About Developmental Therapeutics

M.McMahon P.Munster
Program Leader: Pamela Munster, MD
Program Co-Leader: Martin McMahon, PhD

The Developmental Therapeutics Program evolved from the more basic Cell Cycling and Signaling Program, which scored “Outstanding” in prior renewal cycles of this Helen Diller Family Comprehensive Cancer Center support grant. The research themes of the Cell Cycling and Signaling Program were related to identification and validation of therapeutic targets. Many of these targets have subsequently moved into preclinical testing or are ready to be explored in early-stage clinical trials. The new Early Phase Clinical Trials Unit has created an ideal opportunity to translate these themes effectively, through the design and analysis of innovative research protocols.

The Program themes are:

  • Targeting signal transduction pathways (RTKs, RAS, RAF/MAPK, PI 3’ kinase, and wnt)
  • Targeting DNA replication and genome integrity (cell cycle, telomerase, HDAC)
  • Angiogenesis
  • Apoptosis
  • Genetic determinants of sensitivity and resistance

The Program comprises 32 members involving 13 different departments and brings together basic cancer biologists and physician scientists with the common goal of discovering and testing novel compounds and treatment strategies for cancer.  The wide range of expertise of the Program members will mutually enrich and complement the discoveries of individual investigators with the overall Program goal being to accelerate the transition from drug discovery to the approval of more effective and less toxic drugs for patients with cancer.

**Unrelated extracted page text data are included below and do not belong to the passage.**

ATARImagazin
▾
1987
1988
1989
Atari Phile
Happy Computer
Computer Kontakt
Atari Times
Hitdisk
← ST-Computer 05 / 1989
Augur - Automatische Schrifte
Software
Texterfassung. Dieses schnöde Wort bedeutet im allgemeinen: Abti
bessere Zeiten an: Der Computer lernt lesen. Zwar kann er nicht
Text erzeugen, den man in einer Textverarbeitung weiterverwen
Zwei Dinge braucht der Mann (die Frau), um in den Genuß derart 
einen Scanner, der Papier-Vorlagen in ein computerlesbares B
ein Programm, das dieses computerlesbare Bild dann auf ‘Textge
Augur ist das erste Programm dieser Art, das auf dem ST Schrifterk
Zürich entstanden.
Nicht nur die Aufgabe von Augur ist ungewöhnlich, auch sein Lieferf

Research in the Program spans from drug discovery, cell signaling, molecular pathology and bioimaging to pharmacogenomics, as well as clinical and population science with recent high impact publications in Nature, Nature Medicine, Nature Genetics, New England Journal of Medicine, Journal of Clinical Oncology, Journal of Biological Chemistry, JAMA, Proceedings of the National Academy of Science of the United States, and The Lancet.